Solution: There is a deceptively easy solution to wind noise. If and when you buy an external mic, buy a windscreen for it and don’t take it off. They come in foam or hairy (“deadcat”) versions, or you can make one yourself. Depending on how strong the wind is they can be very effective in blocking out wind noise. But they aren’t 100%, so you should take steps to shelter the mic further from strong winds. Point down-wind and block with your body if at all possible.
Wind and Quaking Aspens: Colorado Rockies
- Image Stabilizer & other Space-outs. I hate to admit how many great soundscapes I’ve recorded that are immediate candidates for deletion. Why? Because I forgot to turn off the image stabilizer (IS on Canon, VR on Nikon). That little motor you barely notice while shooting stills will sound like a generator, even if you use an external mic.
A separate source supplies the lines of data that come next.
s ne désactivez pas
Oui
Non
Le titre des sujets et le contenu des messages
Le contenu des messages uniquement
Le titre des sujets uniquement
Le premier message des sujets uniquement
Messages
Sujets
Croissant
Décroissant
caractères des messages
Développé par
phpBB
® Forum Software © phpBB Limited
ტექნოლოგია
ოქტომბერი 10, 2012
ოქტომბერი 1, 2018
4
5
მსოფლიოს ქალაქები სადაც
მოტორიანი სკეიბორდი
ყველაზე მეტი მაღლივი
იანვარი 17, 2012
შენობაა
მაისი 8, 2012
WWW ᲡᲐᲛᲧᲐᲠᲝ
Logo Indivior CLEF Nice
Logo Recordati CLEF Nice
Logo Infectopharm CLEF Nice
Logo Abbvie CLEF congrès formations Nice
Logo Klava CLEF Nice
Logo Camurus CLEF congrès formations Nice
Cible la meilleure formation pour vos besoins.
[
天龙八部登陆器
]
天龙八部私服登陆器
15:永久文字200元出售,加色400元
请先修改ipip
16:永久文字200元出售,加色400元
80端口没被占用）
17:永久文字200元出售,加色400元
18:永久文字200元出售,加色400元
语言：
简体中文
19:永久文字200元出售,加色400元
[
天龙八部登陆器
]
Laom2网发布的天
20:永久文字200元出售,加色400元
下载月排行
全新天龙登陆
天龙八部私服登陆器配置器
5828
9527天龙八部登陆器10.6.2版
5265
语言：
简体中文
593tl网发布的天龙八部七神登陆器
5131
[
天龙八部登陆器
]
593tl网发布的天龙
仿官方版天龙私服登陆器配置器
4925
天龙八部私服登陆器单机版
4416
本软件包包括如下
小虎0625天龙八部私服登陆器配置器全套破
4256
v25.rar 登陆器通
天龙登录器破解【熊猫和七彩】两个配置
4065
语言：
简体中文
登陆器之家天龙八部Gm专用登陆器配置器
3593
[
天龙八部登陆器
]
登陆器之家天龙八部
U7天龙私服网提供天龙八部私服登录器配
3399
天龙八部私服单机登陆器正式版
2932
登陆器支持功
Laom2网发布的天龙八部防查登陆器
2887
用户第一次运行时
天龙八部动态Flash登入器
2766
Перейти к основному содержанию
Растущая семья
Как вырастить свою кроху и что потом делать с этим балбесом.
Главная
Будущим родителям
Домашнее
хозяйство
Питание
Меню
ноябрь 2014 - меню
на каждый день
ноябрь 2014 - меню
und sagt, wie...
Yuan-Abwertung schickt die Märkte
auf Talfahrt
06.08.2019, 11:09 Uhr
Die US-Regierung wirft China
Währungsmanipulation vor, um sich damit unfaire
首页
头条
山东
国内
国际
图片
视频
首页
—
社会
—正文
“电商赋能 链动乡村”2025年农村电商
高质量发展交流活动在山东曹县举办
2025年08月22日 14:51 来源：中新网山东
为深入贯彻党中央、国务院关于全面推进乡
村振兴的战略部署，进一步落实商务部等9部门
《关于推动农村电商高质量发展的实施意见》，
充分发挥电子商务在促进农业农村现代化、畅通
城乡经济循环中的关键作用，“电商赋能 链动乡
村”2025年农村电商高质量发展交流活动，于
Another easy thing to forget is the sound setting itself. If you turn off sound recording in the menu (say you plan to add sound later), you’ll feel as dumb as a post when you play back to dead silence. You may think it’s hard to be this forgetful, but when you’re grabbing a quick video in the midst of shooting stills, believe me it’s easy to space out. Finally, if you have an external mic it can be easy to forget to turn that on.
Solution: Get in the habit, every time you switch to video mode, of checking to make sure that IS or VR is turned off. Also helpful is getting in the habit of reviewing and listening to at least portions of your clips. And before you do any video make sure that the sound setting is turned on. Then if you turn it off for a video or two, go in right after and turn it back on. Make it your default setting. Most external microphones have a little light that says it’s on. But get used to turning your mic on (and off when you’re done) every time you record.
- Planes. Aircraft (planes, helicopters, and now drones) are a type of unwanted noise that deserves its own category. Whether you’re recording the human voice or the sounds of nature, planes just seem to show up at the worst times. Soon after you press the record button, you’ll hear one buzzing overhead. It’s almost guaranteed. I never fully appreciated the amount of air traffic in our world until I started shooting video and recording natural sounds.
Solution: Mostly patience is all that is required. Planes don’t take too long to pass over, though while you’re waiting it can seem an eternity. If you’re under a flight path it may take awhile to get a silent window. If a helicopter is working in the area you’re stuck with it and should probably return another day. If somebody has a drone and insists on flying it near you, well that’s what a slingshot or pellet gun is for (just kidding..I think).
There is more to sound than the above, and next time we’ll dive in a little deeper. But if you can overcome these simple stumbling blocks, you’re well on your way to recording quality sound with your videos. Thanks for reading, and have a happy and photographic New Year!